L’échinococcose alvéolaire, maladie grave, heureusement peu fréquente (30 cas par an en France), dont le renard est vecteur, comme peuvent l’être également les chiens et plus rarement les chats. Pour réaliser son cycle, le parasite en cause a besoin de deux hôtes, un intermédiaire (certaines espèces de rongeurs) et un définitif (un canidé, parfois le chat). En Europe, le renard fait partie des hôtes définitifs. Les œufs du parasite sont excrétés avec les fèces de l’hôte définitif, et l’homme peut les ingérer soit en consommant de la nourriture contaminée (via par exemple des cueillettes dans la nature) soit au contact direct d’animaux porteurs. L’homme ne peut transmettre le parasite. Les travaux scientifiques, les « expériences » grandeur nature d’éradication du renard, ont été coûteux et contre productifs. Des méthodes alternatives, telles que le recours aux appâts anthelmintiques, seraient plus efficaces (lire à ce sujet le remarquable article réalisé par le Collectif Renard Grand Est » et voir aussi la vidéo « le renard roux, cet incompris »)

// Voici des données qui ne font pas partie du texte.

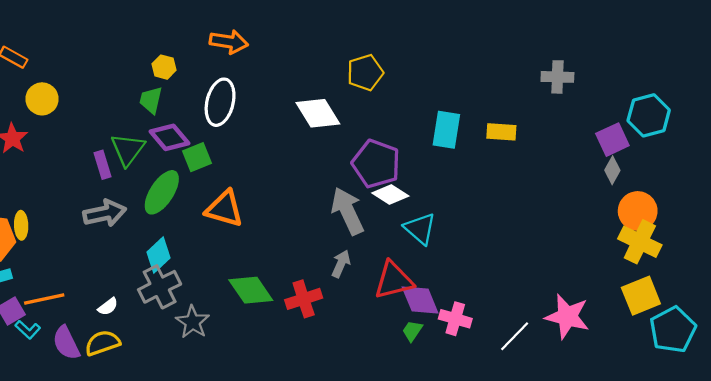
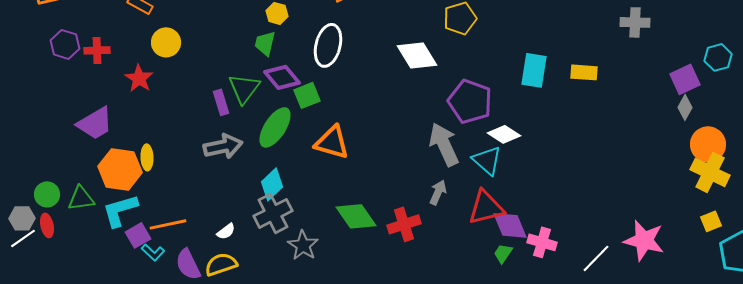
cyan hexagon: (649, 115) -> (718, 57), size x0.7
white diamond: (390, 195) -> (504, 134), moved
cyan triangle: (420, 229) -> (487, 160), moved
yellow square: (641, 296) -> (711, 221), size x0.6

La maladie de Lyme : Une étude de 2012 aux Etat Unis, suggère que le déclin du renard roux a eu pour conséquence l’augmentation de la maladie de Lyme en raison de la diminution de prédation. En 2017, c’est aux pays Bas qu’une autre étude démontre que le nombre de larves de tiques sur deux espèces de rongeurs, le campagnol roussâtre et le mulot sylvestre, diminuent quand l’activité de prédation du renard roux et de la fouine augmentent ! Le renard serait donc plutôt utile dans le cadre de la lutte contre cette maladie en progression.

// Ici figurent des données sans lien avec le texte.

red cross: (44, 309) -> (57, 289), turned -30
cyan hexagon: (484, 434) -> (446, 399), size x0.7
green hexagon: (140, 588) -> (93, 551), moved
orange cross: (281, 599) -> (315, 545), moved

– de nuire à la faune et à la flore :
En contribuant à la dissémination de graines, il participe au contraire à la diversification de nos paysages. Il est vrai qu’il croque parfois un lièvre ou un faisan mais ce n’est, de loin pas son ordinaire…
Qui veut tuer le renard ?
On l’aura compris, pas les défenseurs de l’environnement et de la biodiversité que nous sommes.
Pas les agriculteurs, qui en ont besoin.
Pas les chasseurs (une partie des propos ci-dessus sont extraits de sites ou de documents de l’ONF ou de l’ONCFS)

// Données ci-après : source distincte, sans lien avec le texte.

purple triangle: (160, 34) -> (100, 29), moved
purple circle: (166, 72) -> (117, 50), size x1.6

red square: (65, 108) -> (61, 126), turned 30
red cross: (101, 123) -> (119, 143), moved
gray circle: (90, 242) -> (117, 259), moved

Pas les scientifiques, ni les responsables de la santé publique, qui bien informés, et suivant de près les études fiables, reconnaissent l’utilité de ce prédateur rendant des services écosystémiques.
Resteraient les DDT dont certaines témoignent d’une réelle inertie à prendre en compte le fonctionnement actuel des écosystèmes.
Quoiqu’il en soit, FNE Vaucluse va mettre à profit la réunion de la prochaine commission départementale de la chasse et de la faune sauvage, pour demander au préfet, qui en a le pouvoir, de bien vouloir supprimer le renard de la liste des espèces « nuisibles » en Vaucluse.